If we look at these functions in the Fourier space (via an FFT transformation) we observe this:

The presence of small peaks next to each of the components of the collected charge FFT are a clear evidence of jitter. There is also a missing component in the spectrum of the spaghetti profile (my model) with respect to the actual data, specifically the 4th component for the collected charge FFT is missing in the spaghetti profile FFT. Assuming that the laser has a soft spectrum similar to that shown (Gaussian profile) then the spaghetti diode must be different.
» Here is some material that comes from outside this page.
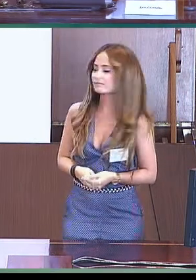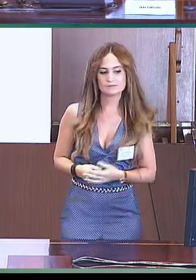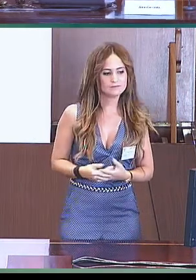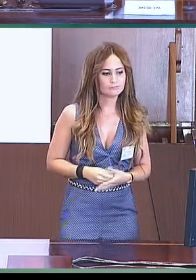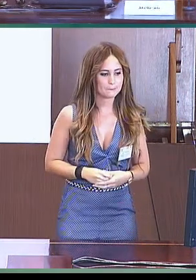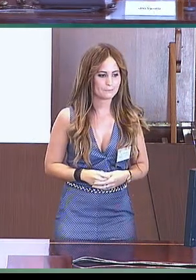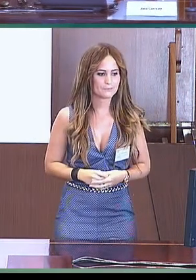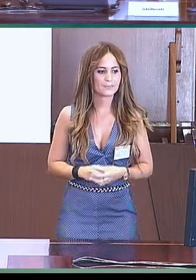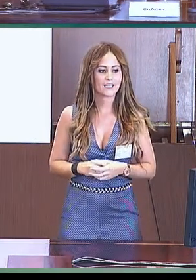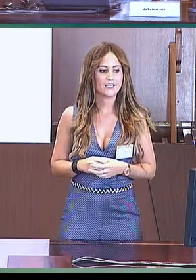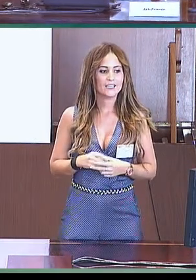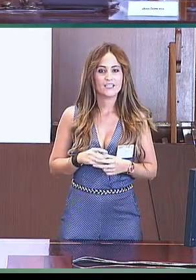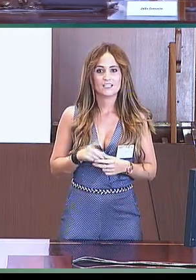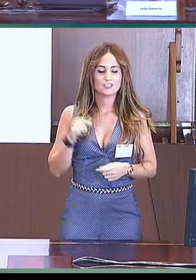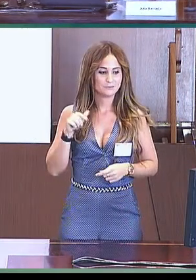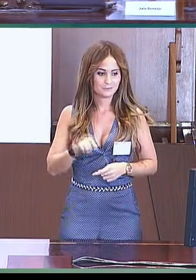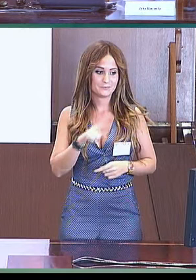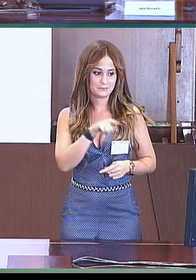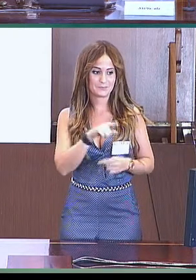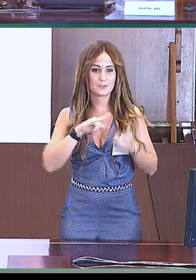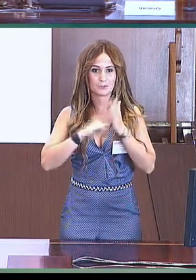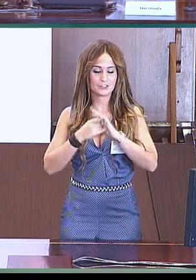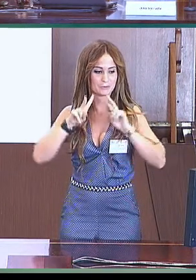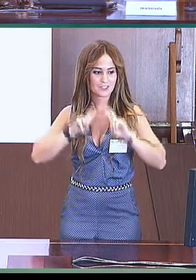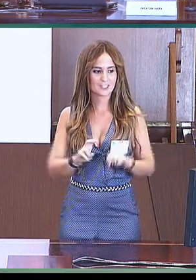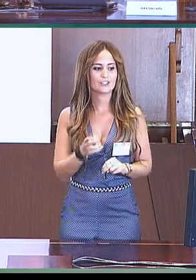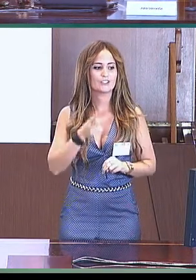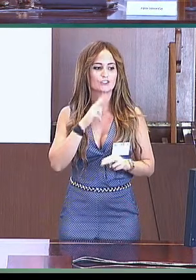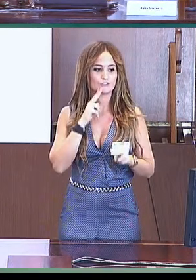El equipo está formado por todas esas personas que ahí aparecen.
The spaghetti diode in the microscope

The collected charge must be the convolution of the spaghetti profile with the laser profile. However, it may happen that the simple models I am using for these profiles cannot account for everything. I decided to start studying the easiest one: the \( \text{spaghetti profile} \). The reason for this is simply that if the metallic strips are not perfectly spaced, this can explain the spacial jitter. I have also access to a microscope to observe the spaghetti diode.

So I took the spaghetti, placed in the microscope and took these photos:

The first thing we can appreciate is a non negligible amount of garbage. This clearly introduces noise in the TCT measurements, however it is hard to quantize this noise. Another interesting thing we can see is the presence of circular structures on the metallic strips for the zoomed images. I don’t know what they are and/or how they affect the measurements in the TCT.

In order at least rule where the jitter is coming from, I took one of these pictures and extracted the intensity profile. This I did using the nice program SAOImageDS9. Below there is a screenshot I took while extracting the intensity profile:

I took this profile and plotted it against the \( \text{spaghetti profile}(y) \) I presented before, and this is what I got:

From here I concluded that the pitch of 80 µm and the width of the metallic strips of 20 µm in the spaghetti diode can be regarded as “perfect”, in the sense that the jitter I observed before cannot be coming from an “non-perfect construction” of the spaghetties in the diode.

Obtaining the beam shape by deconvolution

Since the \( \text{collected charge model}(y) \) model is not fitting very good to the data, I proceeded in a different way to obtain the profile of the laser. Basically I “deconvoluted” it from the data by doing the convolution of the data with the “inverse spaghetti diode profile”. If the random jitter component were not present then we could just deconvolute the two signals “measured charge” with \( \text{collected charge model}(y) \). Because the random jitter is there, if we do this we will get a single peak for the laser which has somehow averaged all these random contributions. To avoid this what I did is to deconvolute the measured collected charge with a single “inverse spaghetti window”, basically a non periodic square signal defined as

\[ \text{inverse spaghetti}(y)=\left\{ \begin{aligned} & 1 & & \text{if }0<y<20\ \text{µm}\\ & 0 & & \text{else} \end{aligned} \right. \]

By doing the convolution between this inverse spaghetti and the collected charge, we should get an approximation of the laser profile at each fringe:

Keeping the simple model of a Gaussian function for the laser, we can fit it to each of these peaks:

We can see that the agreement is nice. From this analysis I combined the \( \sigma \) of each fit into a single \( \sigma_\text{average} \) and, up to now, it is my best estimation for the shape of the laser beam:

This is, a Gaussian beam with \( \sigma_\text{laser} \approx 9.1 \text{ µm} \).


  • The spaghetti diode is a powerful tool to measure the spacial characteristics of the TCT.
  • The origin of the spacial jitter is not yet clear, some possible origins may be:
    • Errors in the positioning of the TCT stages.
    • The garbage on top of the spaghetti diode that I observed with the microscope.
    • Others?
  • The shape of the laser is, to a first approximation, Gaussian with a standard deviation of about 9 µm.
  • All this analysis was done in the \( y \) direction, it is probably symmetric for \( x \) but we cannot ensure this right now.